Anyway, this about sums it up:
Remember when Ukraine needed NATO-standard artillery because it was running out of Soviet-caliber ammo? There’s still plenty of that old stuff showing up in videos.
No new updates to report from the ground in Ukraine. I’m sure the situation on the ground is anything but quiet, but the zoomed out version shows no movement.
Remember we don’t know what a “BTG” is in actual strength.
While the size of these BTGs is undefined, we can get a general idea of their concentrations. Out of 120 total in country, there are an estimated 22 around Kherson, 27 between the east bank of the Dnipro river and Melitopol, and 17 south of zaporizhzhia and southern Donbas. That is, about half of Russia’s forces are in the south. Only 17-20 remain around Izyum, which once hosted around 35-40 BTGs. Interesting that Defmon only estimates 13-15 BTGs around Donetsk city, since that is the one location where Russia is currently pushing hard.

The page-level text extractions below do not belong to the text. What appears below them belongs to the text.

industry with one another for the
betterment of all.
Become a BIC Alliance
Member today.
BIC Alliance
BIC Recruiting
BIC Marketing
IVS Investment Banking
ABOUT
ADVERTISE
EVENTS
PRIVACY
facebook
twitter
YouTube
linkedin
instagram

We’ve discussed Tokmak before—it’s the town where the single rail line from eastern Ukraine runs to Kherson. If Ukraine wants to fully cut off the forces now concentrating around Kherson and Melitopol, they have to either take Tokmak, or establish “fire control” over the rail and roads through town—that is, keep them under constant barrage to prevent supplies from running through. Then Ukraine can cut two key bridges from Crimea, and that entire mass of Russians would suddenly require air resupply—and that will never be enough to feed the Russian artillery beast.
Talked to my son Ari today, he’s currently in advanced infantry training at Ft. Benning, GA. The last several weeks they’ve been doing live-fire small squad tactics, and last week they learned how to fire anti-tank rockets (not missiles, like Javelin, which is a separate school).

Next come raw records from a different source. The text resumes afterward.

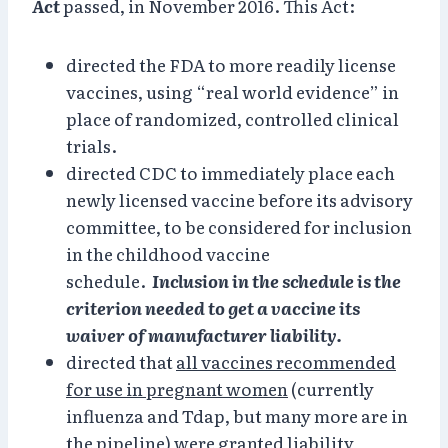
Act
passed, in November 2016. This Act:
directed the FDA to more readily license
vaccines, using “real world evidence” in
place of randomized, controlled clinical
trials.
directed CDC to immediately place each
newly licensed vaccine before its advisory
committee, to be considered for inclusion
in the childhood vaccine
schedule.
Inclusion in the schedule is the
criterion needed to get a vaccine its
waiver of manufacturer liability.
directed that
all vaccines recommended
for use in pregnant women
(currently
influenza and Tdap, but many more are in
the pipeline) were granted liability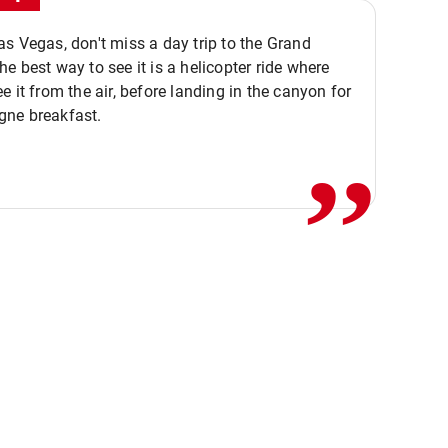
s Vegas, don't miss a day trip to the Grand
e best way to see it is a helicopter ride where
,,
e it from the air, before landing in the canyon for
ne breakfast.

What was interesting was that instructors are already starting to talk about lessons learned in Ukraine, such as how fighting a near-pear force, platoon-sized elements (30-50 soldiers) are too easy to spot, so squads (6-10 soldiers) are a more effective element for such fights, particularly armed with anti-tank and anti-missile weapons.
I sincerely doubt the training has changed as a result of the war, that takes time to analyze, study, craft new doctrine, and implement. As in years. But I found it interesting that they’re using Ukraine as a way to emphasize the importance of the training they’re receiving, and given that their focus has been on squad-level maneuvers (both forest and urban settings), how relevant that training is despite the end of the War on Terror’s anti-insurgency focus.